Esse disco transbordava de novidades. Os músicos, em sua maioria baianos, faziam exatamente o que não podia ser feito. Ao menos segundo os cânones da música de protesto, tão em voga naquele período de patrulha generalizada. Para melhor explicitar o objetivo de incorporar tudo o que era considerado alienígena ou de mau gosto, homenageavam a música cafona de Vicente Celestino, de quem Caetano regravou “Coração Materno”. Reverenciavam o iê-iê-iê alienado de Roberto Carlos, citado em “Baby”. Contaminavam o batuque de “Bat Macumba” com rifes de guitarra distorcida. Abusavam de estrangeirismos (“I love you”, em “Baby”, “made in Brazil”, em “Geleia Geral”) e recomendavam a todos que aprendessem inglês. Falavam de margarina, louvavam o Senhor do Bonfim. E ainda ousavam criticar o regime em rápidas incursões pelo universo bélico, como na presença do policial que tudo observa em “Lindonéia” ou no disfarçado tripé brasil-fusil-canhão, soletrado à moda baiana em “Miserere Nobis“: “be-re-a-bra,ze-i-le-zil/ fe-u-fu,ze-i-le-zil/ ce-a-ca, nê-agá-ao-til-nhão/ ora pro nobis/ ora pro nobis”.
“Afinal, ele é nosso avô”, chegou a declarar Tom Zé para justificar por que achava que Chico Buarque, oito anos mais novo do que ele, deveria ser respeitado. Isso porque Chico preferia compor sambas e marchinhas, estilos musicais fundados na tradição, enquanto os tropicalistas difundiam o projeto de modernizar a música brasileira, a partir da apropriação de elementos externos, instrumentos elétricos e temas representativos da sociedade de consumo. “Nem toda loucura é genial, nem toda lucidez é velha”, escreveu Chico Buarque, num artigo de jornal, para rebater a patrulha de Tom Zé, ainda em 1968.
Como numa fábula, o feitiço se disseminara rapidamente pela música brasileira entre 1967 e 1968, ano em que Caetano, Gil, Tom Zé e Os Mutantes lançaram discos altamente influenciados pelas teses do movimento (o LP de Gal sairia no comecinho do ano seguinte). A influência do tropicalismo chegou às artes e à moda, contribuindo para disseminar no país os cabelos compridos, os adereços hippies, os princípios do manifesto antropofágico de Oswald de Andrade e o conceito recente de contracultura. Todo esse pessoal, no final de 1968, reuniu-se no palco do programa Divino Maravilhoso, criado pela TV Tupi na esteira da onda tropicalista.
Mas o movimento praticamente desapareceu em 1969. A prisão de Caetano e Gil às vésperas do Natal de 1968, dez dias depois do AI-5, e seu exílio em Londres por dois anos contribuíram para sufocar o grito libertário daquela turma, embora suas influências se estendam a toda a obra posterior desses artistas.

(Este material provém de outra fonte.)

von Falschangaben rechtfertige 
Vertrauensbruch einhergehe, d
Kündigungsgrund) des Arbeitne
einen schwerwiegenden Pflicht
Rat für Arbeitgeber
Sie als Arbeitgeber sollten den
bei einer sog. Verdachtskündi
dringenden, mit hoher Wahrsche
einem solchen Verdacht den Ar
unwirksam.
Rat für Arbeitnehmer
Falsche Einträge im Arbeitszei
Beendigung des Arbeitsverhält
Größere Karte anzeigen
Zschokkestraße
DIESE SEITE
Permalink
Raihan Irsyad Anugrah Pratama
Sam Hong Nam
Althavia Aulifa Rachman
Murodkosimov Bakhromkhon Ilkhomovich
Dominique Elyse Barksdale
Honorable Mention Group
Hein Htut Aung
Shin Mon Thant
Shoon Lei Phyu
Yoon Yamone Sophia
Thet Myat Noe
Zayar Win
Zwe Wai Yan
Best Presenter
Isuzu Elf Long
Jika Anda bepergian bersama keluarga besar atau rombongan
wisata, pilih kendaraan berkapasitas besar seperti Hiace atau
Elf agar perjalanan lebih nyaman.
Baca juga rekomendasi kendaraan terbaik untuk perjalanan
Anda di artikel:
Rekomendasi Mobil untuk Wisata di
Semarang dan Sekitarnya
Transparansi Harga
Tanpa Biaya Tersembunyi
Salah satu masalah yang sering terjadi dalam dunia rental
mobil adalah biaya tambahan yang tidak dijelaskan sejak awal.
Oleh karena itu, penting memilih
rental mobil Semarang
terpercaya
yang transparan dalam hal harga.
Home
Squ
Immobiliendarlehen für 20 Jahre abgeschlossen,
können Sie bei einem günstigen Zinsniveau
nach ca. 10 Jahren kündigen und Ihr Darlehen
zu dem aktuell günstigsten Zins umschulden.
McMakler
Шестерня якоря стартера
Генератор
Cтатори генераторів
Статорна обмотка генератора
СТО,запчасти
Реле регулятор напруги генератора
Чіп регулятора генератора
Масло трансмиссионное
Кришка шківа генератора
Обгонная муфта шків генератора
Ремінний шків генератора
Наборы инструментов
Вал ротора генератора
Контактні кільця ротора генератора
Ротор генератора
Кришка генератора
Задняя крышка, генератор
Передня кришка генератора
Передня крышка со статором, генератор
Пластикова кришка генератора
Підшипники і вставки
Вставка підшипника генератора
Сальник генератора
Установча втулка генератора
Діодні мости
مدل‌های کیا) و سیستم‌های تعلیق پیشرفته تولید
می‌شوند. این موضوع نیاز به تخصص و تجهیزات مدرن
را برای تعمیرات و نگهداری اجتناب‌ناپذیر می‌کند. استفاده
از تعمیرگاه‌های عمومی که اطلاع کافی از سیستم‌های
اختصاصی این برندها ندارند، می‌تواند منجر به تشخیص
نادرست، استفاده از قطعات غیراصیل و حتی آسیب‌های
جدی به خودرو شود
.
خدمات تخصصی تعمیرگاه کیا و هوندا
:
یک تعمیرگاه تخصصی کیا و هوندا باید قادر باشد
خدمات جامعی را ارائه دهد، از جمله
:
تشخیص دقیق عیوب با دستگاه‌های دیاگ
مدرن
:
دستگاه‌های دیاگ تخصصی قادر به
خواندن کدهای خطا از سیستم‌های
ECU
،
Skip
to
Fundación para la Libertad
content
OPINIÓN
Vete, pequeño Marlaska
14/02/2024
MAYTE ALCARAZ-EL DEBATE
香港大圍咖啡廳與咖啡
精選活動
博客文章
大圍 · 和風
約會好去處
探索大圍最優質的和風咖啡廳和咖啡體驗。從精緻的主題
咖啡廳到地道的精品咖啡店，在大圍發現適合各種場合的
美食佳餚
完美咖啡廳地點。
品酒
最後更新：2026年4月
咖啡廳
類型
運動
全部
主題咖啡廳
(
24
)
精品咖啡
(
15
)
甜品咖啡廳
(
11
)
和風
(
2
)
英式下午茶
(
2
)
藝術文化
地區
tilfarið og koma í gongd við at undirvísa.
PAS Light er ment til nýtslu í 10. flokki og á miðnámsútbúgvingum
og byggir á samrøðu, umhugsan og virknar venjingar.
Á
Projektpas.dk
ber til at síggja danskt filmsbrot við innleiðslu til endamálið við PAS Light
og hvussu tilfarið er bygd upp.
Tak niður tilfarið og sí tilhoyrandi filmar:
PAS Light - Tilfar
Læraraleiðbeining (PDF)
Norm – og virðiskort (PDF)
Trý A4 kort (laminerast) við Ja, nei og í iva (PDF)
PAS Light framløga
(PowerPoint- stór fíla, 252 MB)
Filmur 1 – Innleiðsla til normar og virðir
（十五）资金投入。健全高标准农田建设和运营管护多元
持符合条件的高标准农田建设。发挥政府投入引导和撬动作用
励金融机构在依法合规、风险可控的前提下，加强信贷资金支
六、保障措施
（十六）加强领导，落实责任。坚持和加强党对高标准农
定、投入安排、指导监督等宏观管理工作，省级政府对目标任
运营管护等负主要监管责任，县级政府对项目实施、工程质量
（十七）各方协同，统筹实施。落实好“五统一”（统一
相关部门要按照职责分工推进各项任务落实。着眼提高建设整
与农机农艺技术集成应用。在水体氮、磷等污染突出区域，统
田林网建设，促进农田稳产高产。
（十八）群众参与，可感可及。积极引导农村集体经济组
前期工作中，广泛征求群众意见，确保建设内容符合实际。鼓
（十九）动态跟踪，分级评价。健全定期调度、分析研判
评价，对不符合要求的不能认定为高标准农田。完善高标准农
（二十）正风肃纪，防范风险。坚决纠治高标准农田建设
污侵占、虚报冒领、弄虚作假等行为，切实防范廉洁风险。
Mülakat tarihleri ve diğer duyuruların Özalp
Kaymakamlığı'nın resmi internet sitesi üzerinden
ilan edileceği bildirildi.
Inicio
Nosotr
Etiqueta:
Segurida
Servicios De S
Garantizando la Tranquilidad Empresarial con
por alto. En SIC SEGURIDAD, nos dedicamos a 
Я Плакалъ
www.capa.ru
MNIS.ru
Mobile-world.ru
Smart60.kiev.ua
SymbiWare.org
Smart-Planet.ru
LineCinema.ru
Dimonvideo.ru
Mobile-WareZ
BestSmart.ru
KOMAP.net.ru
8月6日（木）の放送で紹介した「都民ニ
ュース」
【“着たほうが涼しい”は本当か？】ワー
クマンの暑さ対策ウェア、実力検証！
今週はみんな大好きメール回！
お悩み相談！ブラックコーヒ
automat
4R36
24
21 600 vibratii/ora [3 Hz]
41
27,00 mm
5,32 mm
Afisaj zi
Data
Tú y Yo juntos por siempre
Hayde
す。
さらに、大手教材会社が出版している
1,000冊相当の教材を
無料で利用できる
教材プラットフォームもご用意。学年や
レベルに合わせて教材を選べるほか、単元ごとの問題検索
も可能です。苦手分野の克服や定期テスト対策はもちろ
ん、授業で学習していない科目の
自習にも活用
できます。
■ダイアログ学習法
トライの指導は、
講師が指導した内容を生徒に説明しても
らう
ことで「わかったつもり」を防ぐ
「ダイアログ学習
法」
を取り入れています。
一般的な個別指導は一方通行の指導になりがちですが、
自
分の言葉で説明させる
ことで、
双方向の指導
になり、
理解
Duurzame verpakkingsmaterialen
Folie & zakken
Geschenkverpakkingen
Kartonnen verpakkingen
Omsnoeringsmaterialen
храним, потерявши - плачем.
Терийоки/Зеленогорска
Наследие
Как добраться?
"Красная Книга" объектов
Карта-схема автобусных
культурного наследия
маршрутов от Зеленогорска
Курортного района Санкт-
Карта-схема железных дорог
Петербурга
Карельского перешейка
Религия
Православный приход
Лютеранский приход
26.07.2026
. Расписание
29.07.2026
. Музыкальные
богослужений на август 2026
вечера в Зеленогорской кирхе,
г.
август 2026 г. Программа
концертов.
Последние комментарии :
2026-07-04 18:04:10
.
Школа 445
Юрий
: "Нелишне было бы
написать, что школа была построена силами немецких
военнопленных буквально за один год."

Sem deixar de dialogar com os dilemas do Brasil e da identidade nacional, os tropicalistas abriram a música nacional, tanto filosófica quanto geograficamente, deixando-se envolver em lufadas de rock. O movimento legitimou as raízes do que viria a ser o rock brasileiro, inaugurado ainda nos anos 1960 com Os Mutantes, e consolidado a partir da década seguinte, primeiro com Raul Seixas e Secos & Molhados, desde 1973, e, em seguida, com bandas atuantes no período da abertura e das Diretas, como a Blitz e o Ultraje a Rigor.